The task: Exactly as written, return every line of the data below.

Collection entries:
******************************

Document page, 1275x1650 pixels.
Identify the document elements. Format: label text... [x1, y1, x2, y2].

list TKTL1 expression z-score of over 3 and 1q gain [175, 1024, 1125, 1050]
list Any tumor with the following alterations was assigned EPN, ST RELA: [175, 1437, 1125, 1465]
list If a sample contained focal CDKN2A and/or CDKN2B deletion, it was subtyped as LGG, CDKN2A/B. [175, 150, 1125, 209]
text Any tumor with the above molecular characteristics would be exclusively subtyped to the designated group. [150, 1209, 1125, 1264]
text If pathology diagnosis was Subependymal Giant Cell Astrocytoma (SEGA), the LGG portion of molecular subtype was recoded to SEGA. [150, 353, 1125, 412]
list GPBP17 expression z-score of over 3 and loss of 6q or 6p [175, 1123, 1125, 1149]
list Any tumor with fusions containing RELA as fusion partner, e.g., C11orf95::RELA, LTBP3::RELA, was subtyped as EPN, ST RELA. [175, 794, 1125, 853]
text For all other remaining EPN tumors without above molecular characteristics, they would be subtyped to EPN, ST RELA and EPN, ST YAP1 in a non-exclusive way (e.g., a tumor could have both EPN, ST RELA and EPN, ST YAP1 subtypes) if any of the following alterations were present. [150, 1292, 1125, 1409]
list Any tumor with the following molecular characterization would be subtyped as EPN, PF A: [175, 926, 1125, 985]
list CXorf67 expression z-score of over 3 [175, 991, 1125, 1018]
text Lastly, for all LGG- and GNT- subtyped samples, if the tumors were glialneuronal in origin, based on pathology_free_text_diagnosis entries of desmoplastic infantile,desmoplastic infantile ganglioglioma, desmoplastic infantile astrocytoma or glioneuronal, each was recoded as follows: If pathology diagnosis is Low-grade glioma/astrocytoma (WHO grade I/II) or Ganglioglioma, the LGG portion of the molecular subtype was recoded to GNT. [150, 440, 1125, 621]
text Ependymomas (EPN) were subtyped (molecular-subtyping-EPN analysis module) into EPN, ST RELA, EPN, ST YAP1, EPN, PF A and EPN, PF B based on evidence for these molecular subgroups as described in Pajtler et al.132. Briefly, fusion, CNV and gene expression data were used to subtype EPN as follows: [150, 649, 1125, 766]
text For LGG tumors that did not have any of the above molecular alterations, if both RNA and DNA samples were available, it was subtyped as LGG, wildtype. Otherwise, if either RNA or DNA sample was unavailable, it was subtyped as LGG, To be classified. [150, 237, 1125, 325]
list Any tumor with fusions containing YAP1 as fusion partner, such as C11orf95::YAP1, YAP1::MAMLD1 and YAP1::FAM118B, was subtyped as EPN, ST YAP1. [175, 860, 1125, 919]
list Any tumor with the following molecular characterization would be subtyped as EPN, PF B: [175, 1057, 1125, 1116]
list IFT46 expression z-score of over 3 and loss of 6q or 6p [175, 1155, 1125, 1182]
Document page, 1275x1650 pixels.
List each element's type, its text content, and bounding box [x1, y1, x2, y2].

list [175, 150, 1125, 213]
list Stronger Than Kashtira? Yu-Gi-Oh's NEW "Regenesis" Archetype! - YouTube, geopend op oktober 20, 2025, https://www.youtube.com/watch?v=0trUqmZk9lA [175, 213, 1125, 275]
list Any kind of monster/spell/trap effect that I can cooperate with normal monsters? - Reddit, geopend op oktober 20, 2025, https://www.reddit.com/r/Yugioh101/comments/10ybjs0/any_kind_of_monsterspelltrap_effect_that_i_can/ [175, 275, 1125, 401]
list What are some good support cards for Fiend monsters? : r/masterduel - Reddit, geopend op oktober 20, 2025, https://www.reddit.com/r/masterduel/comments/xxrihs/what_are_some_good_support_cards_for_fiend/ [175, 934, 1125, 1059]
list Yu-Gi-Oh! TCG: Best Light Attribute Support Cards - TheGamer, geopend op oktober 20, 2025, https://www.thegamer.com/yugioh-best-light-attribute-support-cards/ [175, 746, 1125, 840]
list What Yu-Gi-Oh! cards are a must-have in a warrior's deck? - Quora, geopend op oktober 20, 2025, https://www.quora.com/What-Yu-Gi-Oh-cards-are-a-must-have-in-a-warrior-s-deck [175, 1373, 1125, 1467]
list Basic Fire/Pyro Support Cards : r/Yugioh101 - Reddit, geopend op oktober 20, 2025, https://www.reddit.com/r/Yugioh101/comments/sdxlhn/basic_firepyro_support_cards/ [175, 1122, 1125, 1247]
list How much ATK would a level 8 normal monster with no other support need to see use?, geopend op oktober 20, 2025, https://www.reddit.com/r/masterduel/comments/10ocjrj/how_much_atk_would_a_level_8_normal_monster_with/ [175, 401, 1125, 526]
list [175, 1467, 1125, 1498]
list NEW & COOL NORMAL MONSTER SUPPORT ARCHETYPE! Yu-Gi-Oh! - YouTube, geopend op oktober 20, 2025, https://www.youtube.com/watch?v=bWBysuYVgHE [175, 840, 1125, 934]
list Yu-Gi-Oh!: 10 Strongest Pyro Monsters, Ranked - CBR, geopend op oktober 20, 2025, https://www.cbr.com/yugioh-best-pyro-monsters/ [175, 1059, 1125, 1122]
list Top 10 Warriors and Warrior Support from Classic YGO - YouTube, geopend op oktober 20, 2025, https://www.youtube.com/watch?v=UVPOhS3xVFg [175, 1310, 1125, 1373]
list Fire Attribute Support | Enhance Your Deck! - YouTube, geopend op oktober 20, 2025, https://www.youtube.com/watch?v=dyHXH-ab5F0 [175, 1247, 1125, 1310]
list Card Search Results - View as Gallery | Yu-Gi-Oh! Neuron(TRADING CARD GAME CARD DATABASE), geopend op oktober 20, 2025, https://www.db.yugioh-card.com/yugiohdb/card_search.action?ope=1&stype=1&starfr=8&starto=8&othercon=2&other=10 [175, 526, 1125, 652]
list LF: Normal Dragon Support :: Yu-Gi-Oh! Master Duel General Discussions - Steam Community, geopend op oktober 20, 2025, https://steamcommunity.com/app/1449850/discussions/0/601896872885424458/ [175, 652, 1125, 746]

******************************

Exercise response:
Document page, 1275x1650 pixels.
Identify the document elements. Format: label text... [x1, y1, x2, y2].

list TKTL1 expression z-score of over 3 and 1q gain [175, 1024, 1125, 1050]
list Any tumor with the following alterations was assigned EPN, ST RELA: [175, 1437, 1125, 1465]
list If a sample contained focal CDKN2A and/or CDKN2B deletion, it was subtyped as LGG, CDKN2A/B. [175, 150, 1125, 209]
text Any tumor with the above molecular characteristics would be exclusively subtyped to the designated group. [150, 1209, 1125, 1264]
text If pathology diagnosis was Subependymal Giant Cell Astrocytoma (SEGA), the LGG portion of molecular subtype was recoded to SEGA. [150, 353, 1125, 412]
list GPBP17 expression z-score of over 3 and loss of 6q or 6p [175, 1123, 1125, 1149]
list Any tumor with fusions containing RELA as fusion partner, e.g., C11orf95::RELA, LTBP3::RELA, was subtyped as EPN, ST RELA. [175, 794, 1125, 853]
text For all other remaining EPN tumors without above molecular characteristics, they would be subtyped to EPN, ST RELA and EPN, ST YAP1 in a non-exclusive way (e.g., a tumor could have both EPN, ST RELA and EPN, ST YAP1 subtypes) if any of the following alterations were present. [150, 1292, 1125, 1409]
list Any tumor with the following molecular characterization would be subtyped as EPN, PF A: [175, 926, 1125, 985]
list CXorf67 expression z-score of over 3 [175, 991, 1125, 1018]
text Lastly, for all LGG- and GNT- subtyped samples, if the tumors were glialneuronal in origin, based on pathology_free_text_diagnosis entries of desmoplastic infantile,desmoplastic infantile ganglioglioma, desmoplastic infantile astrocytoma or glioneuronal, each was recoded as follows: If pathology diagnosis is Low-grade glioma/astrocytoma (WHO grade I/II) or Ganglioglioma, the LGG portion of the molecular subtype was recoded to GNT. [150, 440, 1125, 621]
text Ependymomas (EPN) were subtyped (molecular-subtyping-EPN analysis module) into EPN, ST RELA, EPN, ST YAP1, EPN, PF A and EPN, PF B based on evidence for these molecular subgroups as described in Pajtler et al.132. Briefly, fusion, CNV and gene expression data were used to subtype EPN as follows: [150, 649, 1125, 766]
text For LGG tumors that did not have any of the above molecular alterations, if both RNA and DNA samples were available, it was subtyped as LGG, wildtype. Otherwise, if either RNA or DNA sample was unavailable, it was subtyped as LGG, To be classified. [150, 237, 1125, 325]
list Any tumor with fusions containing YAP1 as fusion partner, such as C11orf95::YAP1, YAP1::MAMLD1 and YAP1::FAM118B, was subtyped as EPN, ST YAP1. [175, 860, 1125, 919]
list Any tumor with the following molecular characterization would be subtyped as EPN, PF B: [175, 1057, 1125, 1116]
list IFT46 expression z-score of over 3 and loss of 6q or 6p [175, 1155, 1125, 1182]
Document page, 1275x1650 pixels.
List each element's type, its text content, and bounding box [x1, y1, x2, y2].

list [175, 150, 1125, 213]
list Stronger Than Kashtira? Yu-Gi-Oh's NEW "Regenesis" Archetype! - YouTube, geopend op oktober 20, 2025, https://www.youtube.com/watch?v=0trUqmZk9lA [175, 213, 1125, 275]
list Any kind of monster/spell/trap effect that I can cooperate with normal monsters? - Reddit, geopend op oktober 20, 2025, https://www.reddit.com/r/Yugioh101/comments/10ybjs0/any_kind_of_monsterspelltrap_effect_that_i_can/ [175, 275, 1125, 401]
list What are some good support cards for Fiend monsters? : r/masterduel - Reddit, geopend op oktober 20, 2025, https://www.reddit.com/r/masterduel/comments/xxrihs/what_are_some_good_support_cards_for_fiend/ [175, 934, 1125, 1059]
list Yu-Gi-Oh! TCG: Best Light Attribute Support Cards - TheGamer, geopend op oktober 20, 2025, https://www.thegamer.com/yugioh-best-light-attribute-support-cards/ [175, 746, 1125, 840]
list What Yu-Gi-Oh! cards are a must-have in a warrior's deck? - Quora, geopend op oktober 20, 2025, https://www.quora.com/What-Yu-Gi-Oh-cards-are-a-must-have-in-a-warrior-s-deck [175, 1373, 1125, 1467]
list Basic Fire/Pyro Support Cards : r/Yugioh101 - Reddit, geopend op oktober 20, 2025, https://www.reddit.com/r/Yugioh101/comments/sdxlhn/basic_firepyro_support_cards/ [175, 1122, 1125, 1247]
list How much ATK would a level 8 normal monster with no other support need to see use?, geopend op oktober 20, 2025, https://www.reddit.com/r/masterduel/comments/10ocjrj/how_much_atk_would_a_level_8_normal_monster_with/ [175, 401, 1125, 526]
list [175, 1467, 1125, 1498]
list NEW & COOL NORMAL MONSTER SUPPORT ARCHETYPE! Yu-Gi-Oh! - YouTube, geopend op oktober 20, 2025, https://www.youtube.com/watch?v=bWBysuYVgHE [175, 840, 1125, 934]
list Yu-Gi-Oh!: 10 Strongest Pyro Monsters, Ranked - CBR, geopend op oktober 20, 2025, https://www.cbr.com/yugioh-best-pyro-monsters/ [175, 1059, 1125, 1122]
list Top 10 Warriors and Warrior Support from Classic YGO - YouTube, geopend op oktober 20, 2025, https://www.youtube.com/watch?v=UVPOhS3xVFg [175, 1310, 1125, 1373]
list Fire Attribute Support | Enhance Your Deck! - YouTube, geopend op oktober 20, 2025, https://www.youtube.com/watch?v=dyHXH-ab5F0 [175, 1247, 1125, 1310]
list Card Search Results - View as Gallery | Yu-Gi-Oh! Neuron(TRADING CARD GAME CARD DATABASE), geopend op oktober 20, 2025, https://www.db.yugioh-card.com/yugiohdb/card_search.action?ope=1&stype=1&starfr=8&starto=8&othercon=2&other=10 [175, 526, 1125, 652]
list LF: Normal Dragon Support :: Yu-Gi-Oh! Master Duel General Discussions - Steam Community, geopend op oktober 20, 2025, https://steamcommunity.com/app/1449850/discussions/0/601896872885424458/ [175, 652, 1125, 746]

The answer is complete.